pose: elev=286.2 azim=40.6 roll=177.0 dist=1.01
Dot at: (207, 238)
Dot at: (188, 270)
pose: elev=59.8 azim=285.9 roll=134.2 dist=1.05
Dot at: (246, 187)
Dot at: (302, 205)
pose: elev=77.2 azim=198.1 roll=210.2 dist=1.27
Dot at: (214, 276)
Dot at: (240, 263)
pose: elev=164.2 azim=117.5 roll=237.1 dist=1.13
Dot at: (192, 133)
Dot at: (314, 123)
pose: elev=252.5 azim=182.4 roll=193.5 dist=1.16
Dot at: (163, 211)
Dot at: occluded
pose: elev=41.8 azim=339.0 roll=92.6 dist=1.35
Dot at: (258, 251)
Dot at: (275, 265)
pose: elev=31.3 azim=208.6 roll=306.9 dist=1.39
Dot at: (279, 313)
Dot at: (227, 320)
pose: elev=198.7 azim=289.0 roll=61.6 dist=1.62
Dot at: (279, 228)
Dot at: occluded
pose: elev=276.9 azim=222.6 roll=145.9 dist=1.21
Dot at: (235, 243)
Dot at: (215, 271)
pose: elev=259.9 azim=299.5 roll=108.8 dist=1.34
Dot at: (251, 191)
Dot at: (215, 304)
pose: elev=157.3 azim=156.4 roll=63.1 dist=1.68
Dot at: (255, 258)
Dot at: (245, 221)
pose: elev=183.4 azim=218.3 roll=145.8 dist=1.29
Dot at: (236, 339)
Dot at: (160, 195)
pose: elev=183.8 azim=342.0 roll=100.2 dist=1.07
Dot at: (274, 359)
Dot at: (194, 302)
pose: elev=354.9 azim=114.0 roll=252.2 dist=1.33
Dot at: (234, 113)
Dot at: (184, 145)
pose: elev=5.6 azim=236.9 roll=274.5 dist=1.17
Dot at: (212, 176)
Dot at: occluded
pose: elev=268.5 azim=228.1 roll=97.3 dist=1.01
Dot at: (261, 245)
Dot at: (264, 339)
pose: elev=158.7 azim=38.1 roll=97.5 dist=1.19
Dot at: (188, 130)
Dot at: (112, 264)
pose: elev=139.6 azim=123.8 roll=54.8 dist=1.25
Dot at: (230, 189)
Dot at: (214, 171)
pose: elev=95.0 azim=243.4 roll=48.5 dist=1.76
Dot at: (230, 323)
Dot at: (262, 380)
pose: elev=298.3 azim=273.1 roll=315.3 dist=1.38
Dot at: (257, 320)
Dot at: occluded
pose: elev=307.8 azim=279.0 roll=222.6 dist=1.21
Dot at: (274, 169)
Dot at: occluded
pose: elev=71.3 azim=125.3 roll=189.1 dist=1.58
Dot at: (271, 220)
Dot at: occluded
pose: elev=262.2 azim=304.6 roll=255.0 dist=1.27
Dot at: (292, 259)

*****

● TASK DESCRIPTION:
Please rewrite every line of the items above as a numbered list, leaving out any blank lines.

● SOLUTION FOR THIS TASK:
1. pose: elev=286.2 azim=40.6 roll=177.0 dist=1.01
2. Dot at: (207, 238)
3. Dot at: (188, 270)
4. pose: elev=59.8 azim=285.9 roll=134.2 dist=1.05
5. Dot at: (246, 187)
6. Dot at: (302, 205)
7. pose: elev=77.2 azim=198.1 roll=210.2 dist=1.27
8. Dot at: (214, 276)
9. Dot at: (240, 263)
10. pose: elev=164.2 azim=117.5 roll=237.1 dist=1.13
11. Dot at: (192, 133)
12. Dot at: (314, 123)
13. pose: elev=252.5 azim=182.4 roll=193.5 dist=1.16
14. Dot at: (163, 211)
15. Dot at: occluded
16. pose: elev=41.8 azim=339.0 roll=92.6 dist=1.35
17. Dot at: (258, 251)
18. Dot at: (275, 265)
19. pose: elev=31.3 azim=208.6 roll=306.9 dist=1.39
20. Dot at: (279, 313)
21. Dot at: (227, 320)
22. pose: elev=198.7 azim=289.0 roll=61.6 dist=1.62
23. Dot at: (279, 228)
24. Dot at: occluded
25. pose: elev=276.9 azim=222.6 roll=145.9 dist=1.21
26. Dot at: (235, 243)
27. Dot at: (215, 271)
28. pose: elev=259.9 azim=299.5 roll=108.8 dist=1.34
29. Dot at: (251, 191)
30. Dot at: (215, 304)
31. pose: elev=157.3 azim=156.4 roll=63.1 dist=1.68
32. Dot at: (255, 258)
33. Dot at: (245, 221)
34. pose: elev=183.4 azim=218.3 roll=145.8 dist=1.29
35. Dot at: (236, 339)
36. Dot at: (160, 195)
37. pose: elev=183.8 azim=342.0 roll=100.2 dist=1.07
38. Dot at: (274, 359)
39. Dot at: (194, 302)
40. pose: elev=354.9 azim=114.0 roll=252.2 dist=1.33
41. Dot at: (234, 113)
42. Dot at: (184, 145)
43. pose: elev=5.6 azim=236.9 roll=274.5 dist=1.17
44. Dot at: (212, 176)
45. Dot at: occluded
46. pose: elev=268.5 azim=228.1 roll=97.3 dist=1.01
47. Dot at: (261, 245)
48. Dot at: (264, 339)
49. pose: elev=158.7 azim=38.1 roll=97.5 dist=1.19
50. Dot at: (188, 130)
51. Dot at: (112, 264)
52. pose: elev=139.6 azim=123.8 roll=54.8 dist=1.25
53. Dot at: (230, 189)
54. Dot at: (214, 171)
55. pose: elev=95.0 azim=243.4 roll=48.5 dist=1.76
56. Dot at: (230, 323)
57. Dot at: (262, 380)
58. pose: elev=298.3 azim=273.1 roll=315.3 dist=1.38
59. Dot at: (257, 320)
60. Dot at: occluded
61. pose: elev=307.8 azim=279.0 roll=222.6 dist=1.21
62. Dot at: (274, 169)
63. Dot at: occluded
64. pose: elev=71.3 azim=125.3 roll=189.1 dist=1.58
65. Dot at: (271, 220)
66. Dot at: occluded
67. pose: elev=262.2 azim=304.6 roll=255.0 dist=1.27
68. Dot at: (292, 259)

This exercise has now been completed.